LOUDWATER, Buckinghamshire – St Peter. 

Extension 1903-4

A new chancel and sanctuary, including an organ chamber, were built on to the existing building of 1788.

Externally, both the original building and Fellowes Prynne’s addition are of red brick, but the two kinds of brick are from a different era, and in colour and texture do not match. The addition looks incongruous with the Georgian original, being both out of proportion and in a totally different style.

Inside, the sense of incongruity disappears somewhat, with the proportions feeling much better balanced.
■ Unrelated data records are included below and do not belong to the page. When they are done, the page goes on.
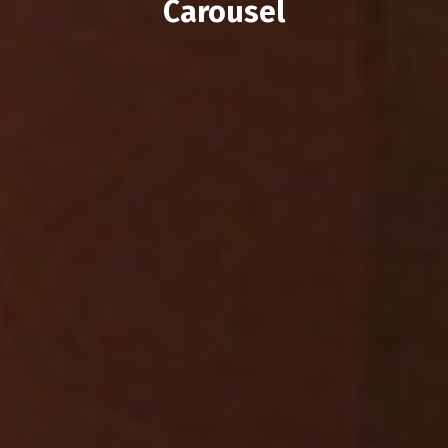
Carousel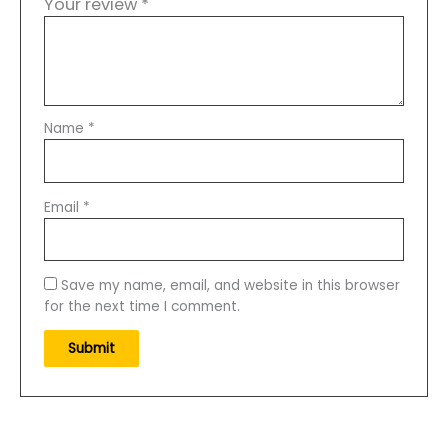
Your review
*
Name
*
Email
*
Save my name, email, and website in this browser
for the next time I comment.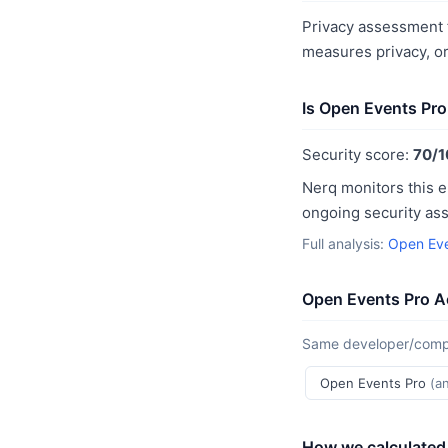
Privacy assessment f
measures privacy, o
Is Open Events Pro
Security score:
70/1
Nerq monitors this e
ongoing security as
Full analysis:
Open Eve
Open Events Pro A
Same developer/compan
Open Events Pro
(a
How we calculated 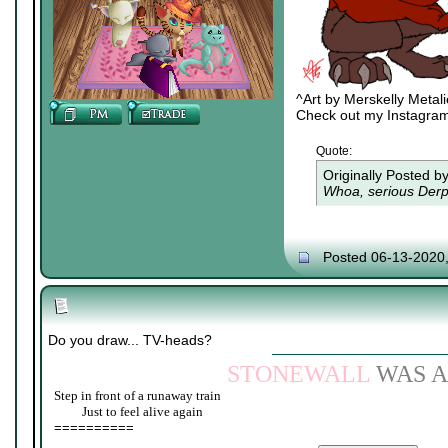
^Art by Merskelly Metal
Check out my Instagra
Quote:
Originally Posted b
Whoa, serious Derpy
Posted 06-13-2020
Do you draw... TV-heads?
STONEWALL
WAS A
Step in front of a runaway train
____
Just to feel alive again
==========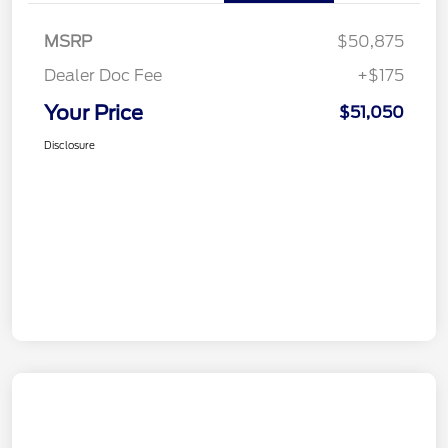
MSRP
$50,875
Dealer Doc Fee
+$175
Your Price
$51,050
Disclosure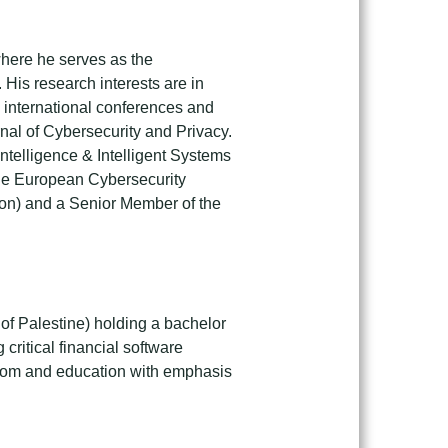
 where he serves as the
 His research interests are in
 international conferences and
rnal of Cybersecurity and Privacy.
ntelligence & Intelligent Systems
 the European Cybersecurity
ion) and a Senior Member of the
 of Palestine) holding a bachelor
critical financial software
lecom and education with emphasis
There is a contrast between the light, airiness of the original building and the warm, serious red brick of the addition, which is effective in its way. There is a chancel wall with no screen, and the usual high altar in a stepped sanctuary, with dossal curtain behind.

The Building News and Engineering Journal of 20 May 1904 reported on the dedication of the new chancel:

The Bishop of Oxford dedicated on Monday a new chancel which has been added to the parish church at Loudwater, Buckinghamshire.  The old church was built about 100 years ago, and was totally devoid of any architectural pretensions.  By the addition of the chancel, a new west entrance, and a new aisle and vestry, all Gothic in character, the church has been thoroughly modernised, a sum exceeding £2,000 having been expended on the building.  The old plaster ceiling has been taken out, and a Gothic pine ceiling substituted.  Mr. G. H. Fellowes Prynne, F. R. I. B. A., 6 Queen Anne’s-gate, Westminster, has been the architect, and Mr. H. Hunt, of High Wycombe, the builder.

There was a proposal for a complete rebuild, but this was never carried through.

The postcard shows Fellowes Prynne’s end of the building, and is much kinder than my photo to its right! Perhaps it was published to coincide with the completion, as it was sent on 13 October 1906.